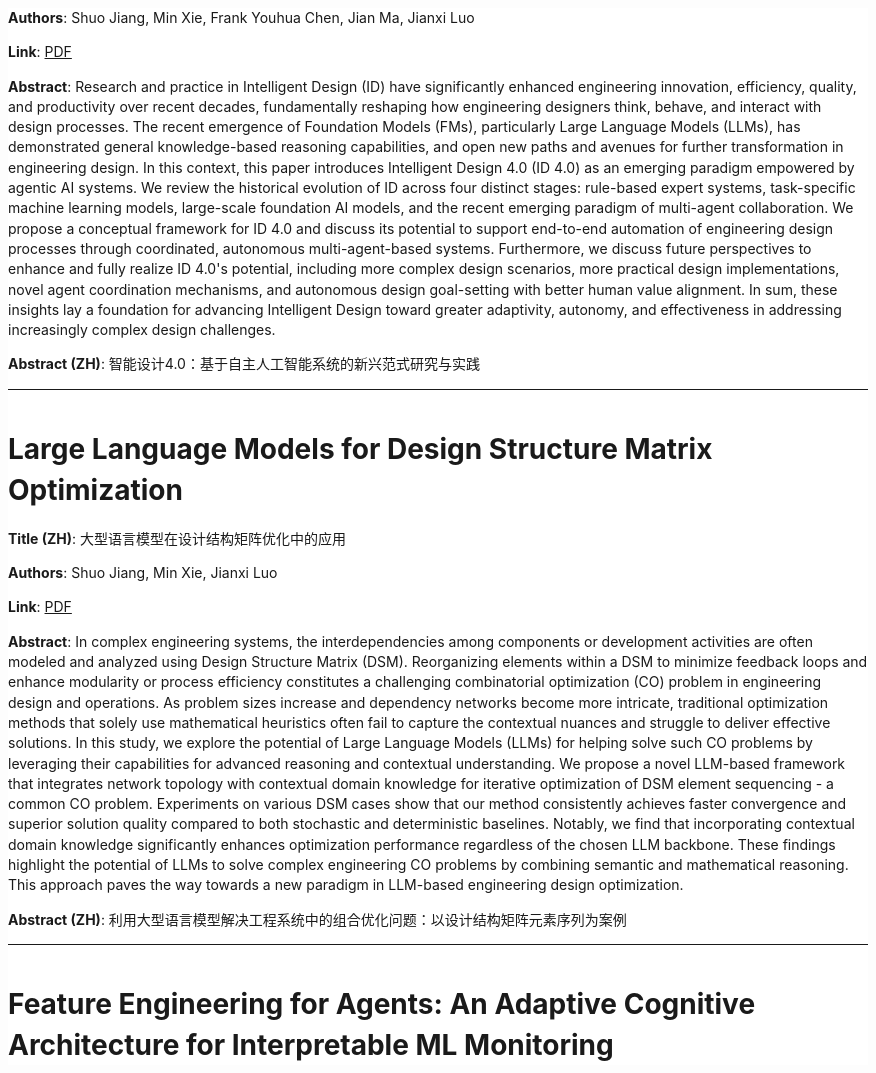 **Authors**: Shuo Jiang, Min Xie, Frank Youhua Chen, Jian Ma, Jianxi Luo  

**Link**: [PDF](https://arxiv.org/pdf/2506.09755)  

**Abstract**: Research and practice in Intelligent Design (ID) have significantly enhanced engineering innovation, efficiency, quality, and productivity over recent decades, fundamentally reshaping how engineering designers think, behave, and interact with design processes. The recent emergence of Foundation Models (FMs), particularly Large Language Models (LLMs), has demonstrated general knowledge-based reasoning capabilities, and open new paths and avenues for further transformation in engineering design. In this context, this paper introduces Intelligent Design 4.0 (ID 4.0) as an emerging paradigm empowered by agentic AI systems. We review the historical evolution of ID across four distinct stages: rule-based expert systems, task-specific machine learning models, large-scale foundation AI models, and the recent emerging paradigm of multi-agent collaboration. We propose a conceptual framework for ID 4.0 and discuss its potential to support end-to-end automation of engineering design processes through coordinated, autonomous multi-agent-based systems. Furthermore, we discuss future perspectives to enhance and fully realize ID 4.0's potential, including more complex design scenarios, more practical design implementations, novel agent coordination mechanisms, and autonomous design goal-setting with better human value alignment. In sum, these insights lay a foundation for advancing Intelligent Design toward greater adaptivity, autonomy, and effectiveness in addressing increasingly complex design challenges. 

**Abstract (ZH)**: 智能设计4.0：基于自主人工智能系统的新兴范式研究与实践 

---
# Large Language Models for Design Structure Matrix Optimization 

**Title (ZH)**: 大型语言模型在设计结构矩阵优化中的应用 

**Authors**: Shuo Jiang, Min Xie, Jianxi Luo  

**Link**: [PDF](https://arxiv.org/pdf/2506.09749)  

**Abstract**: In complex engineering systems, the interdependencies among components or development activities are often modeled and analyzed using Design Structure Matrix (DSM). Reorganizing elements within a DSM to minimize feedback loops and enhance modularity or process efficiency constitutes a challenging combinatorial optimization (CO) problem in engineering design and operations. As problem sizes increase and dependency networks become more intricate, traditional optimization methods that solely use mathematical heuristics often fail to capture the contextual nuances and struggle to deliver effective solutions. In this study, we explore the potential of Large Language Models (LLMs) for helping solve such CO problems by leveraging their capabilities for advanced reasoning and contextual understanding. We propose a novel LLM-based framework that integrates network topology with contextual domain knowledge for iterative optimization of DSM element sequencing - a common CO problem. Experiments on various DSM cases show that our method consistently achieves faster convergence and superior solution quality compared to both stochastic and deterministic baselines. Notably, we find that incorporating contextual domain knowledge significantly enhances optimization performance regardless of the chosen LLM backbone. These findings highlight the potential of LLMs to solve complex engineering CO problems by combining semantic and mathematical reasoning. This approach paves the way towards a new paradigm in LLM-based engineering design optimization. 

**Abstract (ZH)**: 利用大型语言模型解决工程系统中的组合优化问题：以设计结构矩阵元素序列为案例 

---
# Feature Engineering for Agents: An Adaptive Cognitive Architecture for Interpretable ML Monitoring 
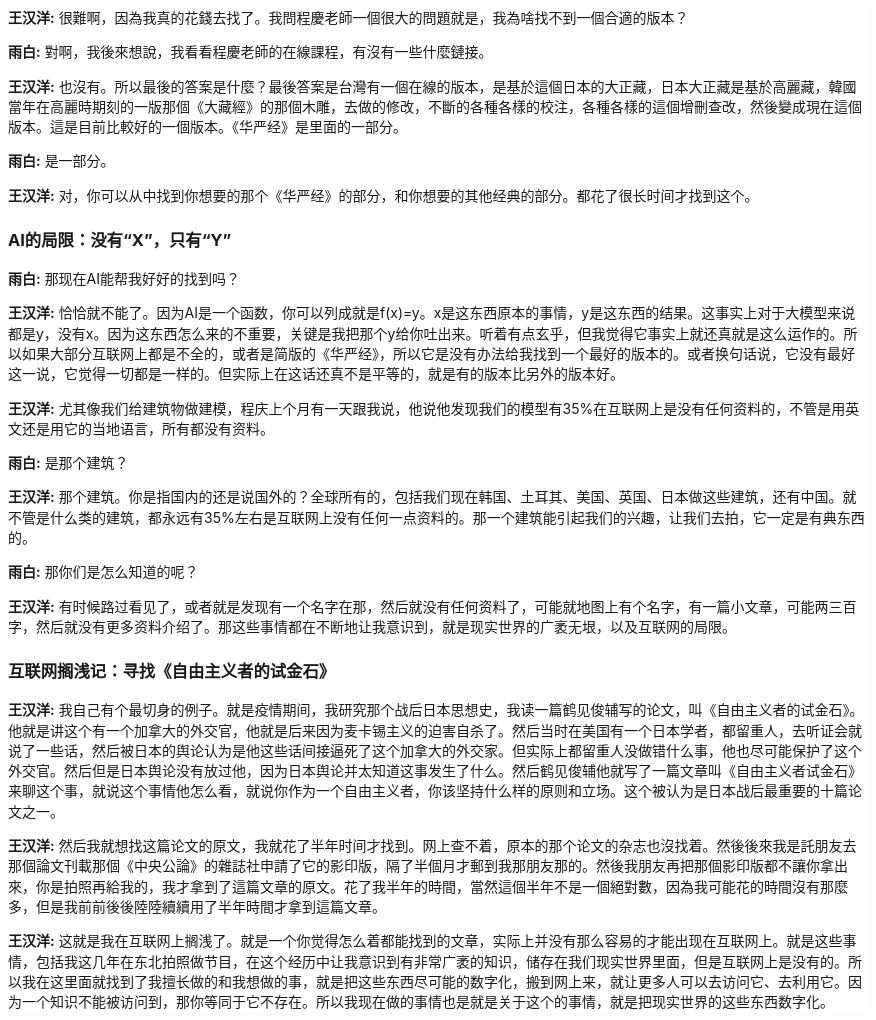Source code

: **王汉洋:**
很難啊，因為我真的花錢去找了。我問程慶老師一個很大的問題就是，我為啥找不到一個合適的版本？

**雨白:**
對啊，我後來想說，我看看程慶老師的在線課程，有沒有一些什麼鏈接。

**王汉洋:**
也沒有。所以最後的答案是什麼？最後答案是台灣有一個在線的版本，是基於這個日本的大正藏，日本大正藏是基於高麗藏，韓國當年在高麗時期刻的一版那個《大藏經》的那個木雕，去做的修改，不斷的各種各樣的校注，各種各樣的這個增刪查改，然後變成現在這個版本。這是目前比較好的一個版本。《华严经》是里面的一部分。

**雨白:** 是一部分。

**王汉洋:**
对，你可以从中找到你想要的那个《华严经》的部分，和你想要的其他经典的部分。都花了很长时间才找到这个。

### AI的局限：没有“X”，只有“Y”

**雨白:** 那现在AI能帮我好好的找到吗？

**王汉洋:**
恰恰就不能了。因为AI是一个函数，你可以列成就是f(x)=y。x是这东西原本的事情，y是这东西的结果。这事实上对于大模型来说都是y，没有x。因为这东西怎么来的不重要，关键是我把那个y给你吐出来。听着有点玄乎，但我觉得它事实上就还真就是这么运作的。所以如果大部分互联网上都是不全的，或者是简版的《华严经》，所以它是没有办法给我找到一个最好的版本的。或者换句话说，它没有最好这一说，它觉得一切都是一样的。但实际上在这话还真不是平等的，就是有的版本比另外的版本好。

**王汉洋:**
尤其像我们给建筑物做建模，程庆上个月有一天跟我说，他说他发现我们的模型有35%在互联网上是没有任何资料的，不管是用英文还是用它的当地语言，所有都没有资料。

**雨白:** 是那个建筑？

**王汉洋:**
那个建筑。你是指国内的还是说国外的？全球所有的，包括我们现在韩国、土耳其、美国、英国、日本做这些建筑，还有中国。就不管是什么类的建筑，都永远有35%左右是互联网上没有任何一点资料的。那一个建筑能引起我们的兴趣，让我们去拍，它一定是有典东西的。

**雨白:** 那你们是怎么知道的呢？

**王汉洋:**
有时候路过看见了，或者就是发现有一个名字在那，然后就没有任何资料了，可能就地图上有个名字，有一篇小文章，可能两三百字，然后就没有更多资料介绍了。那这些事情都在不断地让我意识到，就是现实世界的广袤无垠，以及互联网的局限。

### 互联网搁浅记：寻找《自由主义者的试金石》

**王汉洋:**
我自己有个最切身的例子。就是疫情期间，我研究那个战后日本思想史，我读一篇鹤见俊辅写的论文，叫《自由主义者的试金石》。他就是讲这个有一个加拿大的外交官，他就是后来因为麦卡锡主义的迫害自杀了。然后当时在美国有一个日本学者，都留重人，去听证会就说了一些话，然后被日本的舆论认为是他这些话间接逼死了这个加拿大的外交家。但实际上都留重人没做错什么事，他也尽可能保护了这个外交官。然后但是日本舆论没有放过他，因为日本舆论并太知道这事发生了什么。然后鹤见俊辅他就写了一篇文章叫《自由主义者试金石》来聊这个事，就说这个事情他怎么看，就说你作为一个自由主义者，你该坚持什么样的原则和立场。这个被认为是日本战后最重要的十篇论文之一。

**王汉洋:**
然后我就想找这篇论文的原文，我就花了半年时间才找到。网上查不着，原本的那个论文的杂志也沒找着。然後後來我是託朋友去那個論文刊載那個《中央公論》的雜誌社申請了它的影印版，隔了半個月才郵到我那朋友那的。然後我朋友再把那個影印版都不讓你拿出來，你是拍照再給我的，我才拿到了這篇文章的原文。花了我半年的時間，當然這個半年不是一個絕對數，因為我可能花的時間沒有那麼多，但是我前前後後陸陸續續用了半年時間才拿到這篇文章。

**王汉洋:**
这就是我在互联网上搁浅了。就是一个你觉得怎么着都能找到的文章，实际上并没有那么容易的才能出现在互联网上。就是这些事情，包括我这几年在东北拍照做节目，在这个经历中让我意识到有非常广袤的知识，储存在我们现实世界里面，但是互联网上是没有的。所以我在这里面就找到了我擅长做的和我想做的事，就是把这些东西尽可能的数字化，搬到网上来，就让更多人可以去访问它、去利用它。因为一个知识不能被访问到，那你等同于它不存在。所以我现在做的事情也是就是关于这个的事情，就是把现实世界的这些东西数字化。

☆ ☆ ☆ ☆ ☆ ☆ ☆

> [Exercise directions]
From the entries above, pull out each line that contains the string "https".

> [Task result]
**Link**: [PDF](https://arxiv.org/pdf/2506.09755)  
**Link**: [PDF](https://arxiv.org/pdf/2506.09749)  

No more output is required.